Tom Burrows

Personal information
- Full name: Thomas George Burrows
- Born: 5 May 1985 (age 41) Wokingham, Berkshire, England
- Nickname: T
- Height: 5 ft 8 in (1.73 m)
- Batting: Right-handed
- Role: Wicket-keeper

Domestic team information
- 2001–2003: Berkshire
- 2005–2009: Hampshire (squad no. 32)

Career statistics
| Competition | FC | LA | T20 |
| Matches | 12 | 10 | 2 |
| Runs scored | 247 | 51 | 0 |
| Batting average | 19.00 | 10.20 | 0.00 |
| 100s/50s | –/– | –/– | –/– |
| Top score | 42 | 25 | 0 |
| Catches/stumpings | 36/1 | 9/2 | 2/– |
- Source: Cricinfo, 27 August 2009

= Tom Burrows =

English cricketer and lawyer (born 1985)

Thomas George Burrows (born 5 May 1985) is an English lawyer and former cricketer.

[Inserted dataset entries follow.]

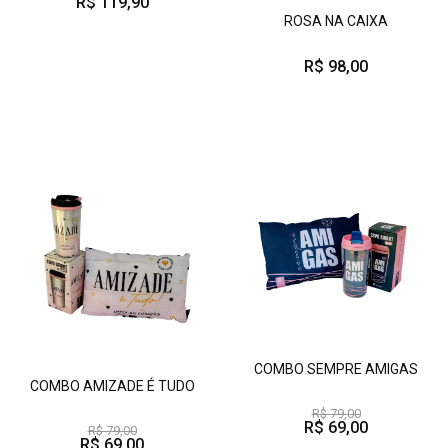
R$ 119,90
ROSA NA CAIXA
R$ 98,00
COMBO SEMPRE AMIGAS
COMBO AMIZADE É TUDO
R$ 79,00
R$ 69,00
R$ 79,00
R$ 69,00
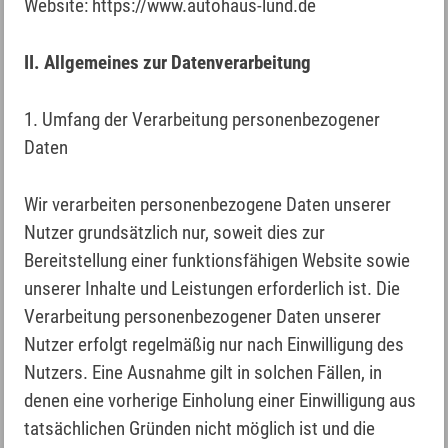
Website: https://www.autohaus-lund.de
II. Allgemeines zur Datenverarbeitung
1. Umfang der Verarbeitung personenbezogener
Daten
Wir verarbeiten personenbezogene Daten unserer
Nutzer grundsätzlich nur, soweit dies zur
Bereitstellung einer funktionsfähigen Website sowie
unserer Inhalte und Leistungen erforderlich ist. Die
Verarbeitung personenbezogener Daten unserer
Nutzer erfolgt regelmäßig nur nach Einwilligung des
Nutzers. Eine Ausnahme gilt in solchen Fällen, in
denen eine vorherige Einholung einer Einwilligung aus
tatsächlichen Gründen nicht möglich ist und die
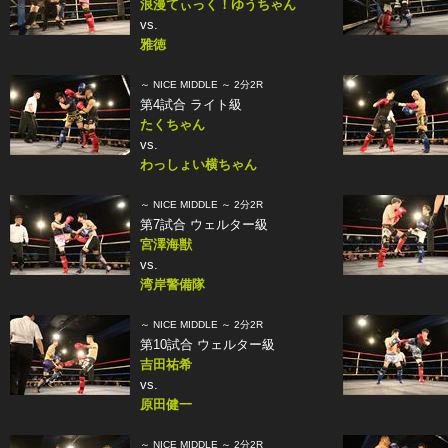
浪漫てぃっく！ゆうちゃん
vs.
雅徳
～ NICE MIDDLE ～ 2分2R
第4試合 ライト級
たくちゃん
vs.
わっしょい横ちゃん
～ NICE MIDDLE ～ 2分2R
第7試合 ウェルター級
宮澤海獣
vs.
湾岸警備隊
～ NICE MIDDLE ～ 2分2R
第10試合 ウェルター級
吉田祐希
vs.
原田健一
～ NICE MIDDLE ～ 2分2R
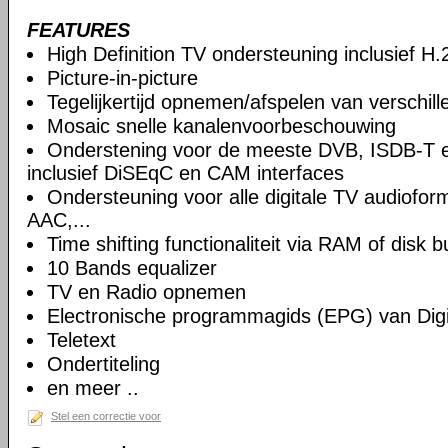
FEATURES
High Definition TV ondersteuning inclusief H
Picture-in-picture
Tegelijkertijd opnemen/afspelen van verschil
Mosaic snelle kanalenvoorbeschouwing
Onderstening voor de meeste DVB, ISDB-T 
inclusief DiSEqC en CAM interfaces
Ondersteuning voor alle digitale TV audiof
AAC,...
Time shifting functionaliteit via RAM of disk b
10 Bands equalizer
TV en Radio opnemen
Electronische programmagids (EPG) van Digi
Teletext
Ondertiteling
en meer ..
Stel een correctie voor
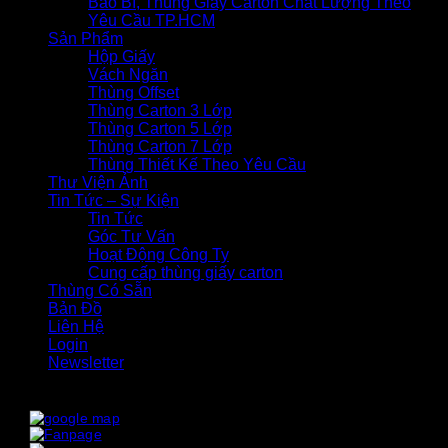
Bao Bì, Thùng Giấy Carton Chất Lượng Theo
Yêu Cầu TP.HCM
Sản Phẩm
Hộp Giấy
Vách Ngăn
Thùng Offset
Thùng Carton 3 Lớp
Thùng Carton 5 Lớp
Thùng Carton 7 Lớp
Thùng Thiết Kế Theo Yêu Cầu
Thư Viện Ảnh
Tin Tức – Sự Kiện
Tin Tức
Góc Tư Vấn
Hoạt Động Công Ty
Cung cấp thùng giấy carton
Thùng Có Sẵn
Bản Đồ
Liên Hệ
Login
Newsletter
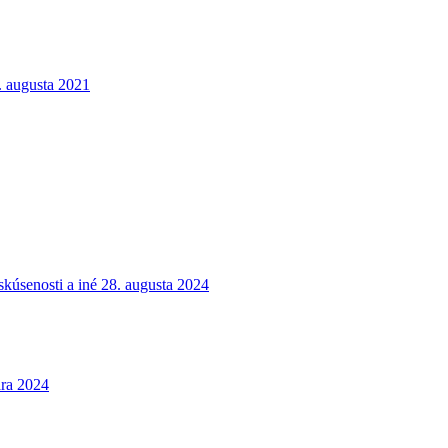
. augusta 2021
kúsenosti a iné
28. augusta 2024
ára 2024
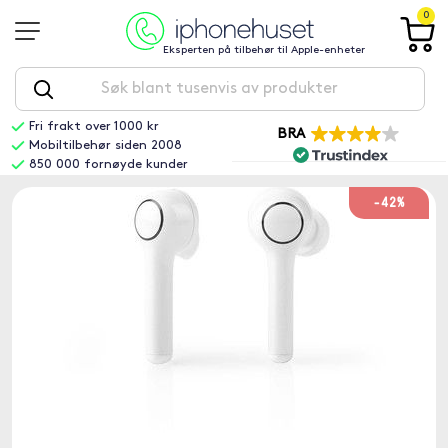
0
Eksperten på tilbehør til Apple-enheter
Fri frakt over 1000 kr
BRA
Mobiltilbehør siden 2008
850 000 fornøyde kunder
-42%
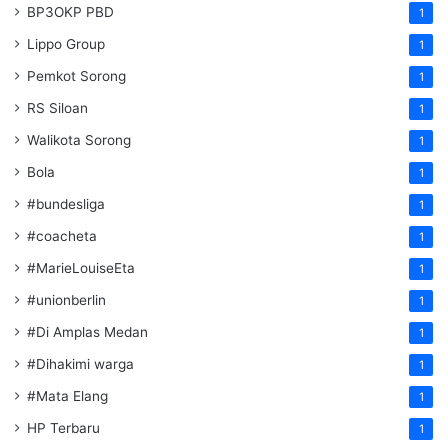
BP3OKP PBD
1
Lippo Group
1
Pemkot Sorong
1
RS Siloan
1
Walikota Sorong
1
Bola
1
#bundesliga
1
#coacheta
1
#MarieLouiseEta
1
#unionberlin
1
#Di Amplas Medan
1
#Dihakimi warga
1
#Mata Elang
1
HP Terbaru
1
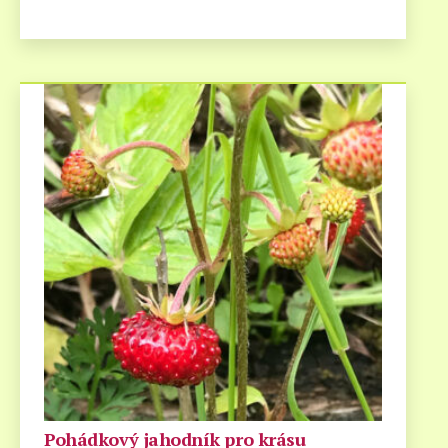
Pohádkový jahodník pro krásu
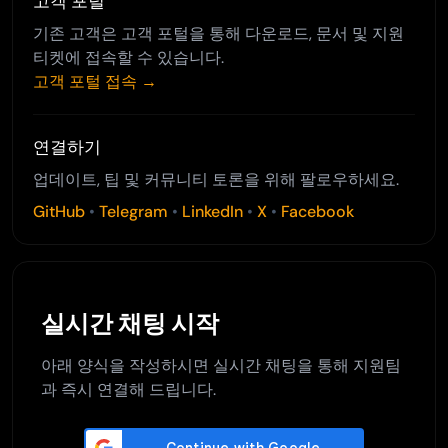
고객 포털
기존 고객은 고객 포털을 통해 다운로드, 문서 및 지원
티켓에 접속할 수 있습니다.
고객 포털 접속 →
연결하기
업데이트, 팁 및 커뮤니티 토론을 위해 팔로우하세요.
GitHub
•
Telegram
•
LinkedIn
•
X
•
Facebook
실시간 채팅 시작
아래 양식을 작성하시면 실시간 채팅을 통해 지원팀
과 즉시 연결해 드립니다.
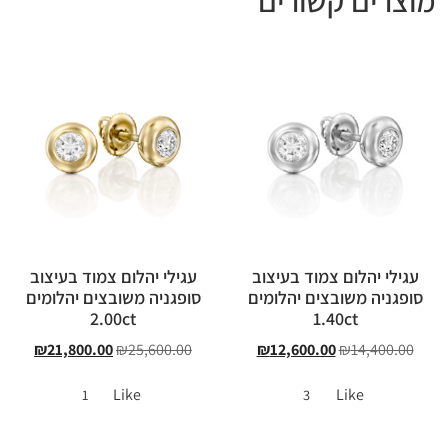
עגילי יהלום צמוד בעיצוב
עגילי יהלום צמוד בעיצוב
סופגניה משובצים יהלומים
סופגניה משובצים יהלומים
2.00ct
1.40ct
₪
21,800.00
₪
25,600.00
₪
12,600.00
₪
14,400.00
Like
Like
1
3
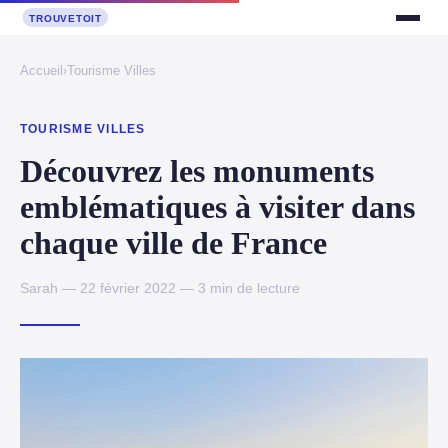
Accueil
›
Tourisme Villes
TOURISME VILLES
Découvrez les monuments
emblématiques à visiter dans
chaque ville de France
Sarah — 22 février 2022 — 3 min de lecture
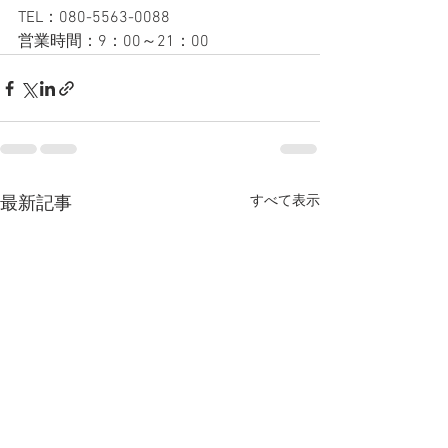
TEL：080-5563-0088
営業時間：9：00～21：00
すべて表示
最新記事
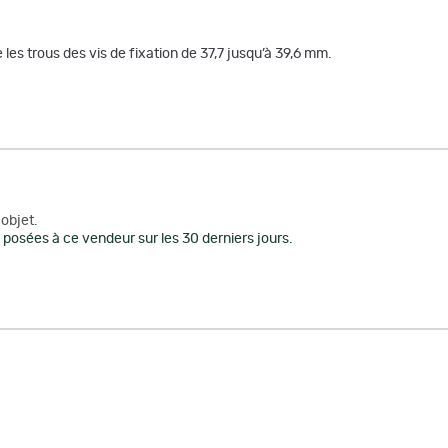
 les trous des vis de fixation de 37,7 jusqu’à 39,6 mm.
objet.
posées à ce vendeur sur les 30 derniers jours.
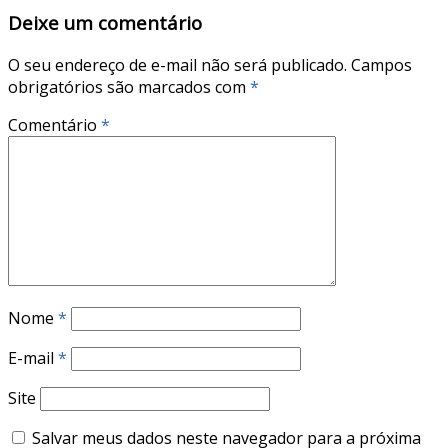
Deixe um comentário
O seu endereço de e-mail não será publicado.
Campos
obrigatórios são marcados com
*
Comentário
*
Nome
*
E-mail
*
Site
Salvar meus dados neste navegador para a próxima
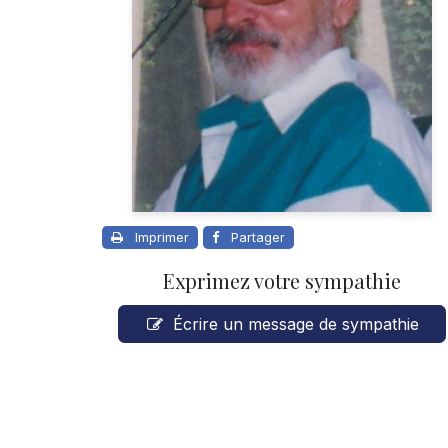
Imprimer
Partager
Exprimez votre sympathie
Écrire un message de sympathie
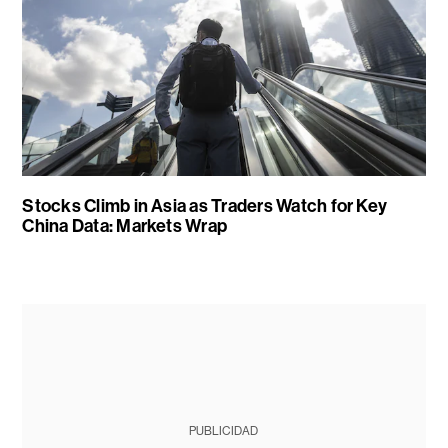
Stocks Climb in Asia as Traders Watch for Key
China Data: Markets Wrap
PUBLICIDAD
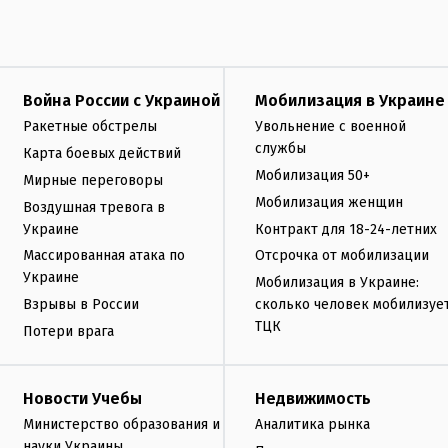
Война России с Украиной
Мобилизация в Украине
Ракетные обстрелы
Увольнение с военной
службы
Карта боевых действий
Мобилизация 50+
Мирные переговоры
Мобилизация женщин
Воздушная тревога в
Украине
Контракт для 18-24-летних
Массированная атака по
Отсрочка от мобилизации
Украине
Мобилизация в Украине:
Взрывы в России
сколько человек мобилизуе
ТЦК
Потери врага
Новости Учебы
Недвижимость
Министерство образования и
Аналитика рынка
науки Украины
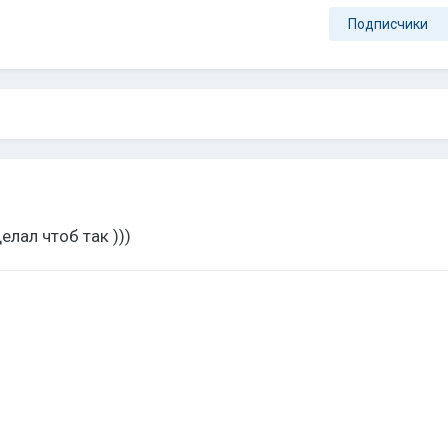
Подписчики
елал чтоб так )))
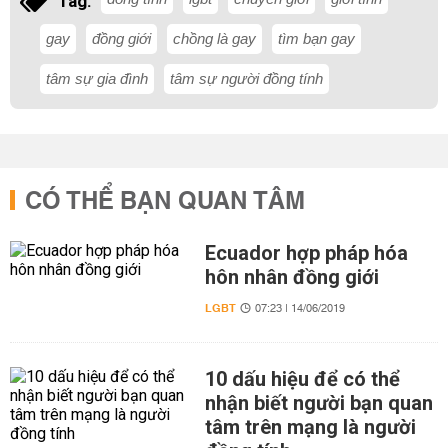
Tag:
gay
đồng giới
chồng là gay
tìm bạn gay
tâm sự gia đình
tâm sự người đồng tính
CÓ THỂ BẠN QUAN TÂM
Ecuador hợp pháp hóa
hôn nhân đồng giới
LGBT
07:23 | 14/06/2019
10 dấu hiệu để có thể
nhận biết người bạn quan
tâm trên mạng là người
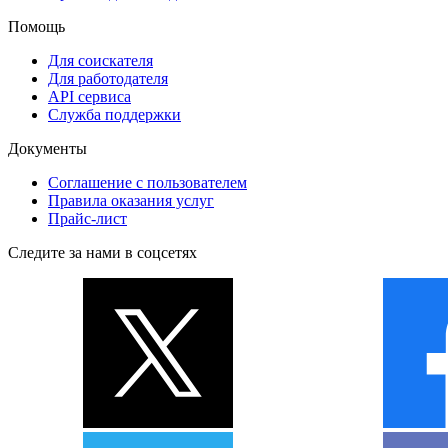
Помощь
Для соискателя
Для работодателя
API сервиса
Служба поддержки
Документы
Соглашение с пользователем
Правила оказания услуг
Прайс-лист
Следите за нами в соцсетях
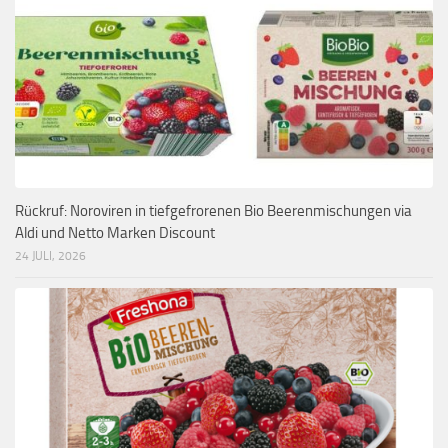
Rückruf: Noroviren in tiefgefrorenen Bio Beerenmischungen via
Aldi und Netto Marken Discount
24 JULI, 2026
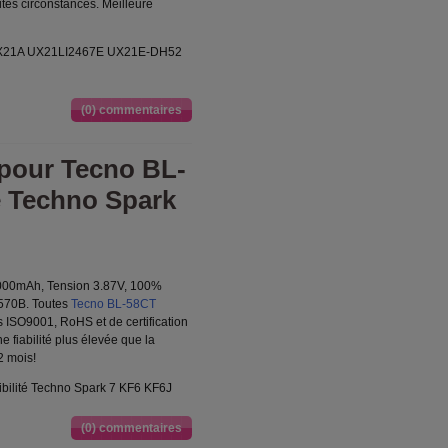
utes circonstances. Meilleure
 UX21A UX21LI2467E UX21E-DH52
(0) commentaires
pour Tecno BL-
é Techno Spark
6000mAh, Tension 3.87V, 100%
570B. Toutes
Tecno BL-58CT
s ISO9001, RoHS et de certification
 fiabilité plus élevée que la
2 mois!
bilité Techno Spark 7 KF6 KF6J
(0) commentaires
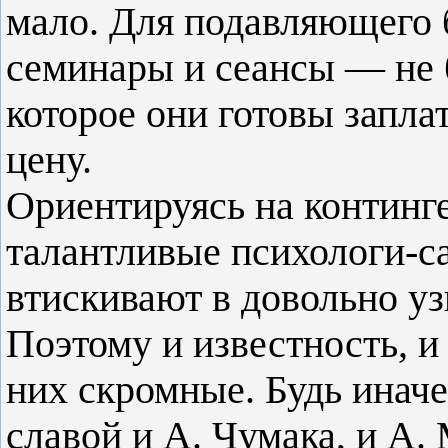
мало. Для подавляющего б
семинары и сеансы — не б
которое они готовы запла
цену.
Ориентируясь на континге
талантливые психологи-с
втискивают в довольно у
Поэтому и известность, и
них скромные. Будь иначе
славой и А. Чумака, и А.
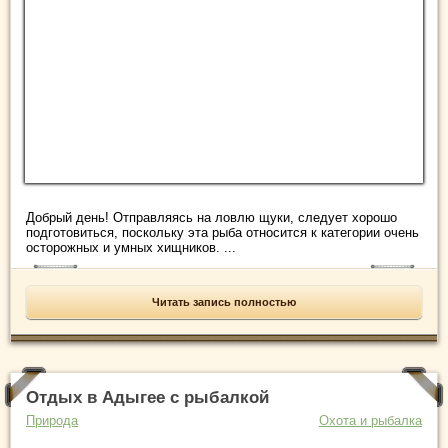
Добрый день! Отправляясь на ловлю щуки, следует хорошо
подготовиться, поскольку эта рыба относится к категории очень
осторожных и умных хищников. ...
Читать запись полностью
Отдых в Адыгее с рыбалкой
Природа
Охота и рыбалка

Burrows was born at Wokingham in May 1985. He was educated at Reading School. A wicket-keeper, Burrows initially played minor counties cricket for Berkshire, making his debut against Wales Minor Counties in the 2001 Minor Counties Championship. He played minor counties cricket for Berkshire until 2003, making five appearances in the Minor Counties Championship and one in the MCCA Knockout Trophy. He also made his debut in List A one-day cricket for Berkshire, against Durham at Reading in the 3rd round of the 2003 Cheltenham & Gloucester Trophy. Burrows was a member of the Hampshire academy, whom he played club cricket for in the Southern Premier League. In the 2002 season, he stood in as a substitute for wicket-keeper Nic Pothas (who had injured his knee) midway through Hampshire's County Championship match against Yorkshire.

However, it would be a further three years before he made his full debut for Hampshire, with Burrows' full debut coming in a first-class match against Kent in the 2005 County Championship at Canterbury. His debut was notable for his innings of 42 in Hampshire's first innings, which assisted Shane Warne (107 not out) in making his maiden first-class century; the two of them shared a partnership for the eighth wicket of 131. Over the following four years, Burrows made a further eleven first-class appearances. He made his one-day debut for Hampshire against Glamorgan in the 2006 Cheltenham & Gloucester Trophy and made a further eight one-day appearances for Hampshire to 2009; he also made two appearances in Twenty20 cricket against Sussex in the 2005 Twenty20 Cup, and Northamptonshire in the 2009 Twenty20 Cup. In first-class cricket, he scored 247 runs at an average of exactly 19; in one-day cricket, he scored 50 runs with a highest score of 25. His opportunities at Hampshire were limited by the presence of first-choice wicket-keeper Nic Pothas. As a result, Burrows was released by Hampshire at the end of the 2009 season, alongside Tom Parsons and Chris Morgan.

Following the end of his cricket career, Burrows has become a sports lawyer. He joined DAZN Group in 2015, where he works in a rights acquisition strategy role.